Required work: An image-free reproduction of the data below is needed: print it exactly.
----------
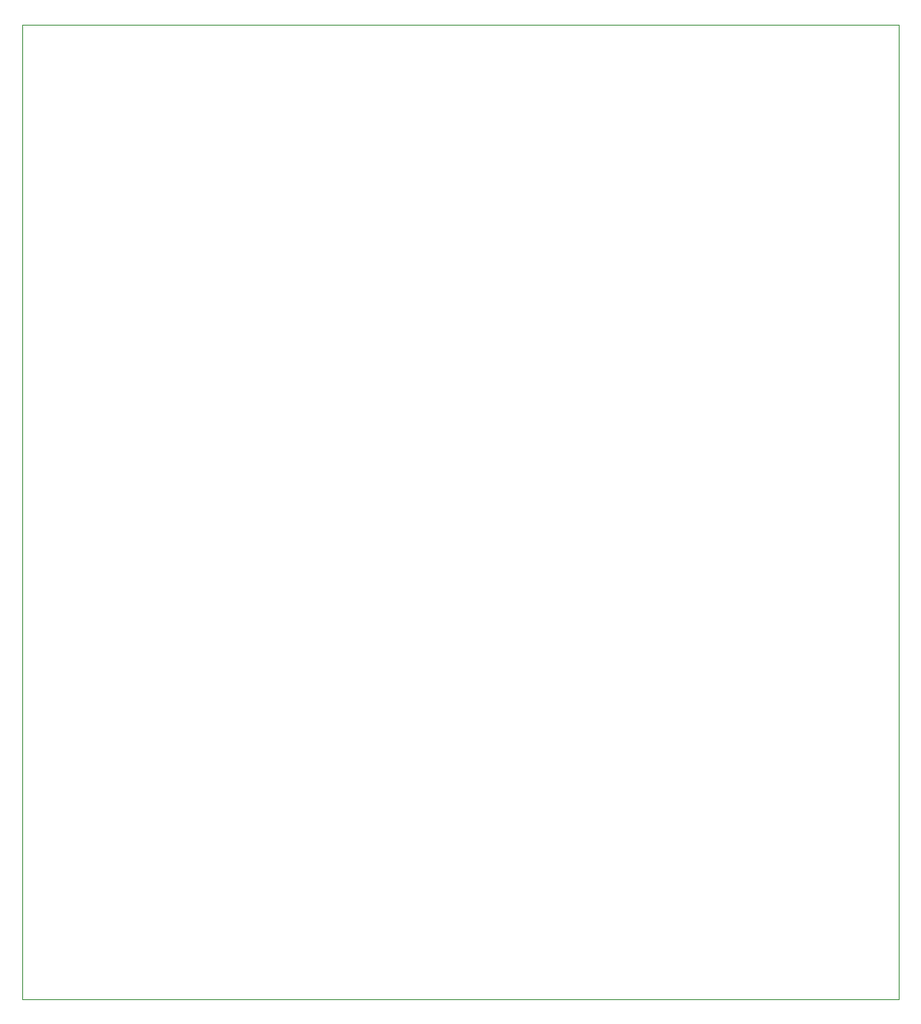
<source format=gbr>
G04 #@! TF.GenerationSoftware,KiCad,Pcbnew,7.0.10*
G04 #@! TF.CreationDate,2024-08-03T17:22:43+10:00*
G04 #@! TF.ProjectId,MK_Seq take 2,4d4b5f53-6571-4207-9461-6b6520322e6b,rev?*
G04 #@! TF.SameCoordinates,Original*
G04 #@! TF.FileFunction,Profile,NP*
%FSLAX46Y46*%
G04 Gerber Fmt 4.6, Leading zero omitted, Abs format (unit mm)*
G04 Created by KiCad (PCBNEW 7.0.10) date 2024-08-03 17:22:43*
%MOMM*%
%LPD*%
G01*
G04 APERTURE LIST*
G04 #@! TA.AperFunction,Profile*
%ADD10C,0.100000*%
G04 #@! TD*
G04 APERTURE END LIST*
D10*
X19685000Y-19685000D02*
X109685000Y-19685000D01*
X109685000Y-119685000D01*
X19685000Y-119685000D01*
X19685000Y-19685000D01*
M02*

</source>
----------
Output for this exercise:
<source format=gbr>
G04 #@! TF.GenerationSoftware,KiCad,Pcbnew,7.0.10*
G04 #@! TF.CreationDate,2024-08-03T17:22:43+10:00*
G04 #@! TF.ProjectId,MK_Seq take 2,4d4b5f53-6571-4207-9461-6b6520322e6b,rev?*
G04 #@! TF.SameCoordinates,Original*
G04 #@! TF.FileFunction,Profile,NP*
%FSLAX46Y46*%
G04 Gerber Fmt 4.6, Leading zero omitted, Abs format (unit mm)*
G04 Created by KiCad (PCBNEW 7.0.10) date 2024-08-03 17:22:43*
%MOMM*%
%LPD*%
G01*
G04 APERTURE LIST*
G04 #@! TA.AperFunction,Profile*
%ADD10C,0.100000*%
G04 #@! TD*
G04 APERTURE END LIST*
D10*
X19685000Y-19685000D02*
X109685000Y-19685000D01*
X109685000Y-119685000D01*
X19685000Y-119685000D01*
X19685000Y-19685000D01*
M02*

</source>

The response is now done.